17-Mar-86 19:25:11-PST,12624;000000000000
Mail-From: NEUMANN created at 17-Mar-86 19:23:21
Date: Mon 17 Mar 86 19:23:21-PST
From: RISKS FORUM    (Peter G. Neumann, Coordinator) <[email protected]>
Subject: RISKS-2.29
Sender: [email protected]
To: [email protected]

RISKS-LIST: RISKS-FORUM Digest,  Monday, 17 Mar 1986  Volume 2 : Issue 29

          FORUM ON RISKS TO THE PUBLIC IN COMPUTER SYSTEMS
  ACM Committee on Computers and Public Policy, Peter G. Neumann, moderator

Contents:
 Commission vs. Omission (Martin J. Moore plus an example from Dave Parnas)
 A Stitch in Time (Jagan Jagannathan)
 Clockenspiel (Jim Horning)
 Cordless phones (Chris Koenigsberg)
 Money talks (Dirk Grunwald, date correction from Matthew Kruk)
 [Non]computerized train wreck (Mark Brader)
 On-line Safety Database (Ken Dymond)

The RISKS Forum is moderated.  Contributions should be relevant, sound, in good
taste, objective, coherent, concise, nonrepetitious.  Diversity is welcome.
(Contributions to [email protected], Requests to [email protected].)
(Back issues Vol i Issue j stored in SRI-CSL:<RISKS>RISKS-i.j.  Vol 1: MAXj=45)
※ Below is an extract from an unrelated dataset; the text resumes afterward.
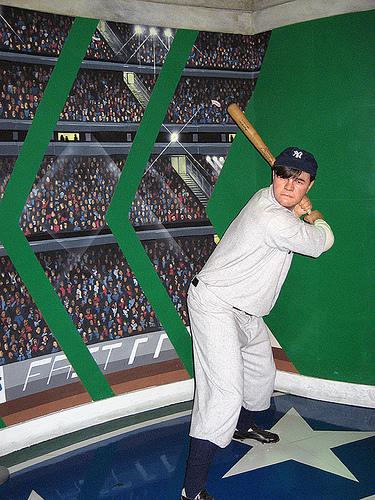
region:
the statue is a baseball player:
[226, 104, 316, 221]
----------------------------------------------------------------------

Received: from eglin-vax.ARPA ... Mon 17 Mar 86 17:26:49-PST
Date: 0  0 00:00:00 CDT
From: "MARTIN J. MOORE" <mooremj@eglin-vax>
Subject: Commission vs. Omission
To: "risks" <risks@sri-csl>

Dave Parnas's points regarding the shuttle destruct system are well taken.
The policy, stated informally, was that "it better work if we need it --
but it absolutely better NOT 'work' when we DON'T need it" which generated the
extreme emphasis on preventing what Dave calls "risks of commission."  I feel
that the risk of commission on the destruct system is extremely small, while
the risk of omission is somewhat higher, although still small.  During
validation testing and in every pre-launch checkout, we performed "exhaustive"
checks -- "exhaustive" meaning that we tried every combination of
 [(2 central computers) * (6 remote sites) * (2 computers per site)
     * (2 transmitters per site) * (2 comm paths to each site)
     * (2 possible commands in various sequences)].
Yeah, this takes a *LONG* time (with practice, we got it down
to several hours if everything went smooth.)  On one occasion during
validation testing, we did find a software error which only manifested on a
particular (central computer/comm path/remote computer/unusual command
sequence) combination.  Exhaustive tests *are* necessary.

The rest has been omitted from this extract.